The layer stack at a glance

The Mermaid diagram below captures the four layers that compose Aurora Serverless v2 and the direction of dependency between them.

Storage layer: 6 copies, 3 AZs, log-as-database, shared volume

Aurora compute: ACU-sized instances on Caspian-managed hosts

Scaling daemon: CPU + memory + network -> target ACU, in place

Billing surface: ACU-seconds, including auto-pause window

The diagram is intentionally read bottom-up in dependency terms. The storage layer is the foundation that the rest builds on. The compute layer is the Aurora engine running at some ACU allocation on a Caspian-managed host. The scaling daemon is a controller that observes load and adjusts the ACU allocation. The billing surface is what the customer sees on the invoice. Each layer is thin compared to the storage layer beneath it.

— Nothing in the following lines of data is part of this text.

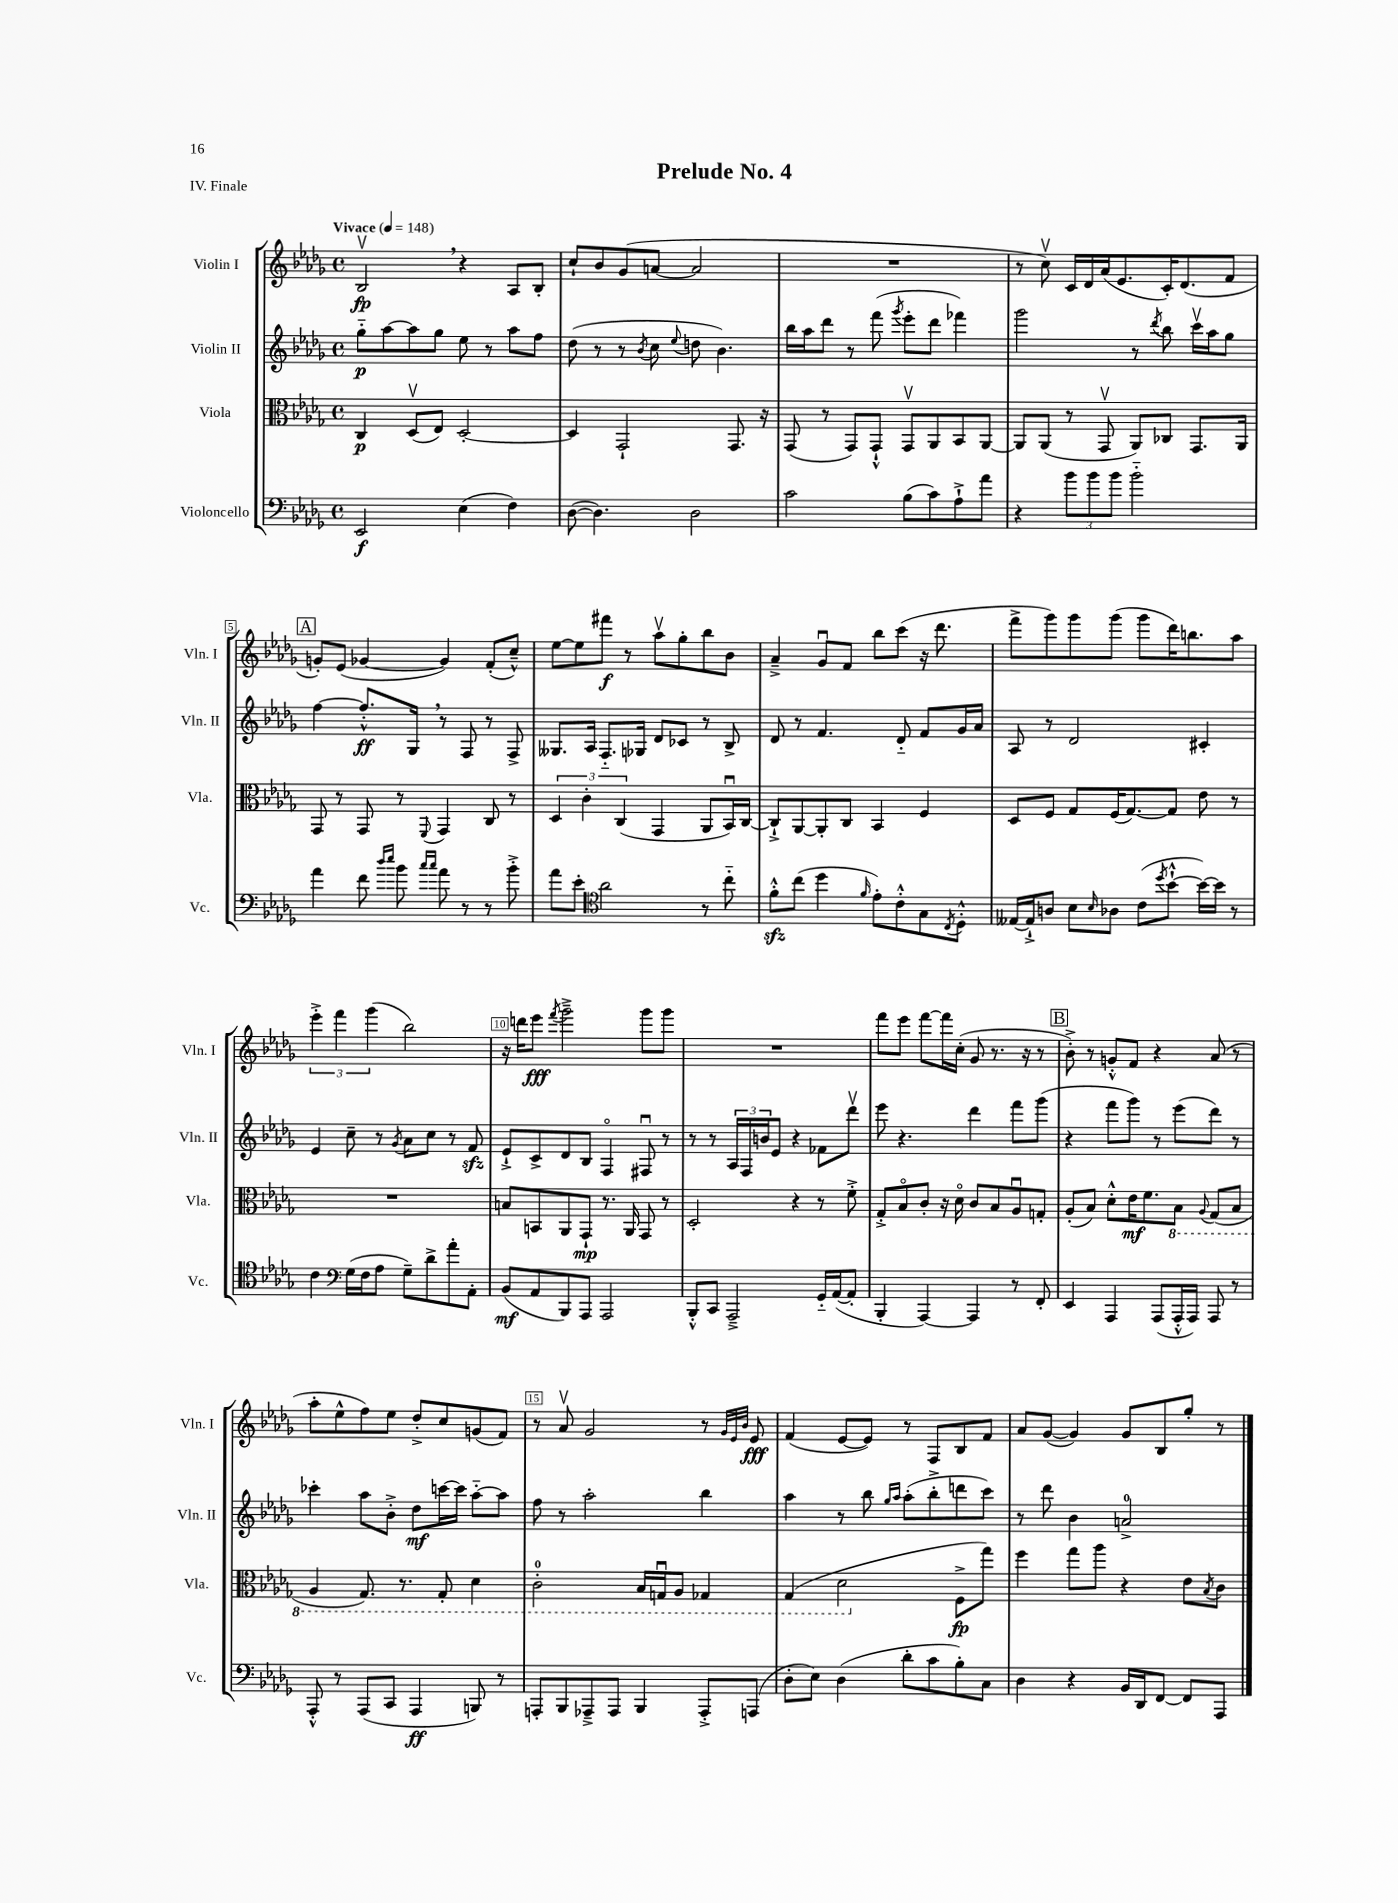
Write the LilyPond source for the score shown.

\header { title = "Prelude No. 4" piece = "IV. Finale" }
<<
\new StaffGroup <<
\new Staff = "s0" \with { instrumentName = "Violin I" shortInstrumentName = "Vln. I" } {
    \clef treble \key des \major \defaultTimeSignature \time 4/4 \tempo "Vivace" 4 = 148
    bes2\upbow\fp \breathe r4 aes8 bes8-. |
    c''8-! bes'8 ges'8( a'8~ a'2 |
    R1 |
    r8 c''8\upbow) c'16 des'16 aes'16( ees'8. c'16-.) des'8.( f'8 |
    \mark \markup { \box "A" } g'8-.) ees'8( ges'4~ ges'4) f'8-.( c''8---^) |
    ees''8~ ees''8 fis'''8\f r8 aes''8\upbow ges''8-. bes''8 bes'8 |
    aes'4---> ges'8\downbow f'8 bes''8 c'''8( r16 des'''8. |
    f'''8-> ges'''8) ges'''8 ges'''8( ges'''8 des'''16) b''8. aes''8 |
    \tuplet 3/2 { ees'''4-.-> f'''4 ges'''4( } bes''2) |
    r16 d'''16 ees'''8\fff \acciaccatura { f'''8 } ges'''2---> ges'''8 ges'''8 |
    R1 |
    f'''8 ees'''8 f'''8~ f'''16 c''16-.( ges'8 r8. r16 r8 |
    \mark \markup { \box "B" } bes'8-.->) r8 g'8-.-^ f'8 r4 aes'8( r8 |
    aes''8-. ees''8-^ f''8) ees''8 des''8-.-> c''8 g'8( f'8) |
    r8 aes'8\upbow ges'2 r8 \grace { ges'32 ees'32 bes'32 } ees'8\fff |
    f'4( ees'8~ ees'8) r8 f8 bes8 f'8 |
    aes'8 ges'8~( ges'4) ges'8 bes8 ges''8-. r8 \bar "|." |
}
\new Staff = "s1" \with { instrumentName = "Violin II" shortInstrumentName = "Vln. II" } {
    \clef treble \key des \major \defaultTimeSignature \time 4/4
    ges''8-_\p aes''8~ aes''8 ges''8 ees''8 r8 aes''8 f''8 |
    des''8( r8 r8 \acciaccatura { bes'8 } c''8 \appoggiatura { ees''8 } d''8 bes'4.) |
    bes''16 aes''16 des'''8 r8 f'''8( \acciaccatura { ges'''8 } ees'''8-. des'''8 fes'''4) |
    ges'''2 r8 \acciaccatura { des'''8 } bes''8 c'''16\upbow aes''16 ges''8 |
    \mark \markup { \box "A" } f''4~ f''8.-.-^\ff ges16 \breathe r8 f8 r8 f8-> |
    geses8. aes16 f8.-_ ges16 des'8 ces'8 r8 bes8-> |
    des'8 r8 f'4. des'8-_ f'8 ges'16 aes'16 |
    aes8 r8 des'2 cis'4-. |
    ees'4 c''8-- r8 \acciaccatura { ges'8 } aes'8 c''8 r8 f'8\sfz |
    ees'8-!-> c'8-> des'8 bes8 f4\flageolet fis8\downbow r8 |
    r8 r8 \tuplet 3/2 { aes16 f16 b'16 } ees'8 r4 fes'8 des'''8\upbow |
    ees'''8 r4. des'''4 f'''8 ges'''8( |
    \mark \markup { \box "B" } r4 f'''8 ges'''8) r8 ees'''8( des'''8) r8 |
    ces'''4-. aes''8 bes'8-.-> des''8\mf c'''16~ c'''16 aes''8~-_ aes''8 |
    f''8 r8 aes''2-. bes''4 |
    aes''4 r8 bes''8 \grace { ges''16 aes''16 } aes''8-.( bes''8-.-> d'''8 c'''8) |
    r8 des'''8 bes'4 a'2-0-> \bar "|." |
}
\new Staff = "s2" \with { instrumentName = "Viola" shortInstrumentName = "Vla." } {
    \clef alto \key des \major \defaultTimeSignature \time 4/4
    c4\p des8\upbow( ees8) des2~-. |
    des4 ges,2-! ges,8. r16 |
    ges,8( r8 ges,8) ges,8-!-^ ges,8\upbow aes,8 bes,8 aes,8~ |
    aes,8 aes,8( r8 ges,8\upbow aes,8) ces8 ges,8. aes,16 |
    \mark \markup { \box "A" } ges,8 r8 ges,8 r8 \appoggiatura { f,8 } ges,4 c8 r8 |
    \tuplet 3/2 { des4 c'4-. c4( } ges,4 aes,8 bes,16\downbow) c16~ |
    c8-!-> aes,8~ aes,8-. c8 bes,4 f4 |
    des8 f8 ges8 f16( ges8.~) ges8 ees'8 r8 |
    R1 |
    b8 b,8 aes,8 ges,8-!\mp r8. aes,16 ges,8 r8 |
    des2-. r4 r8 f'8-.-> |
    ges8-.-> bes8\flageolet c'8-. r16 des'16\flageolet c'8 bes8 aes8\downbow g8-. |
    \mark \markup { \box "B" } aes8-.( bes8) des'8-.-^ ees'16\mf f'8. \ottava #-1 bes,8 \appoggiatura { aes,8 } ges,8( bes,8 |
    aes,4 ges,8.) r8. ges,8-. des4 |
    c2-0-. bes,16 g,16\downbow aes,8 ges,4 |
    ges,4( des2 \ottava #0 f8->\fp ges''8) |
    f''4 ges''8 aes''8 r4 ees'8 \acciaccatura { bes8 } c'8 \bar "|." |
}
\new Staff = "s3" \with { instrumentName = "Violoncello" shortInstrumentName = "Vc." } {
    \clef bass \key des \major \defaultTimeSignature \time 4/4
    ees,2\f ees4( f4) |
    des8~( des4.) des2 |
    c'2 bes8( c'8) aes8-!-> aes'8 |
    r4 \tuplet 3/2 { bes'8 bes'8 bes'8 } bes'2-_ |
    \mark \markup { \box "A" } aes'4 f'8 \grace { des''16 ees''16 } bes'8 \grace { c''16 c''16 } aes'8 r8 r8 bes'8-.-> |
    aes'8 ees'8-. \clef tenor aes'2 r8 c''8-_ |
    f'8-.-^\sfz c''8( des''4 \grace { f'16 } ees'8-.) c'8-.-^ ges8 \acciaccatura { c8 } des8-.-^ |
    eeses16~ eeses16-!-> a8 bes8 \grace { bes16 } aes8 c'8( \acciaccatura { des''8 } bes'8~-!-^ bes'16~) bes'16 r8 |
    c'4 \clef bass ges16( f16 aes8 ges8--) des'8-> aes'8-. aes,8-. |
    bes,8\mf( aes,8 bes,,8) aes,,8 aes,,2 |
    bes,,8-.-^ c,8 aes,,2---> ges,16-_ aes,16~( aes,8-. |
    bes,,4-. aes,,4~) aes,,4 r8 f,8-. |
    \mark \markup { \box "B" } ees,4 aes,,4 aes,,8( aes,,16-.-^ aes,,16) aes,,8 r8 |
    aes,,8-.-^ r8 aes,,8( c,8 aes,,4\ff b,,8) r8 |
    a,,8-. bes,,8 aes,,8---> aes,,8 bes,,4 aes,,8-.-> a,,8( |
    des8-. ees8) des4( des'8-. c'8 bes8-.) c8 |
    des4 r4 bes,16 des,16 f,8~ f,8 aes,,8 \bar "|." |
}
>>
>>
\layout { \context { \Score \override BarNumber.break-visibility = ##(#f #t #t) barNumberVisibility = #(every-nth-bar-number-visible 5) \override BarNumber.stencil = #(make-stencil-boxer 0.1 0.3 ly:text-interface::print) } }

Architectural limits worth naming

Several Serverless v2 limitations are best understood as expressions of the underlying architecture rather than as arbitrary gaps. The Requirements documentation names them.

Database Activity Streams (DAS) is not supported on Serverless v2. DAS streams database activity to Kinesis for compliance and audit use cases on provisioned Aurora. It is not available on the serverless compute layer. Teams with compliance requirements that mandate DAS cannot run those workloads on Serverless v2 today.

Cluster cache management for Aurora PostgreSQL is disabled. The apg_ccm_enabled parameter, which enables fast crash recovery by pre-warming a replica’s cache on the writer, has no effect on Serverless v2 instances. The feature exists for fixed-size provisioned readers where the cache contents are stable; on Serverless v2 the cache contents change with the ACU value, and pre-warming is not meaningful.

Aurora Auto Scaling, as discussed above, is not supported and not meaningful. The reader count is operator-managed; the per-reader capacity is automatic.

Regional availability is not uniform. The supported regions and engines page is the authoritative reference; recent additions (notably AWS GovCloud and some newer commercial regions) lag the announcement date of features by months. Teams operating in less-common regions should consult the regions matrix directly before assuming scale-to-zero or the 256 ACU ceiling is available locally.

Engine version requirements continue to evolve. Aurora MySQL 8.0 is supported with parameter family aurora-mysql8.0. Aurora PostgreSQL 13 through 17 are supported with families aurora-postgresql13 through aurora-postgresql17. PostgreSQL 17 support on Serverless v2 is the current state and is more recent than many older write-ups suggest; this is a fast-moving fact and worth verifying against the regions page rather than secondary sources.

Closing

Aurora Serverless v2 is best understood as a scaling daemon and a billing wrapper over the same Aurora compute and storage that runs provisioned clusters. The storage layer is unchanged. The compute layer is the Aurora engine at an elastic ACU allocation, sitting on Caspian-managed hosts. The scaling daemon watches CPU, memory, and network on each writer and each reader independently, and resizes in place without failover. Mixed-mode clusters work because every instance, serverless or provisioned, attaches to the same shared volume. The architectural seam is scale-to-zero: it works as advertised, but resume starts cold both at the ACU level and at the cache level. That combination should drive the enable-or-not decision on any given cluster.

The recommendation that follows from this model is to choose Serverless v2 when the workload is variable enough that the operational savings of automatic right-sizing exceed the cost of running on shared, oversubscribed compute. Reach for provisioned Aurora when the workload is steady, latency-sensitive at the cache level, or requires features like DAS that the serverless layer does not yet support. Scale-to-zero is the lever to reach for on low-traffic and development clusters, not on production primaries serving synchronous user traffic.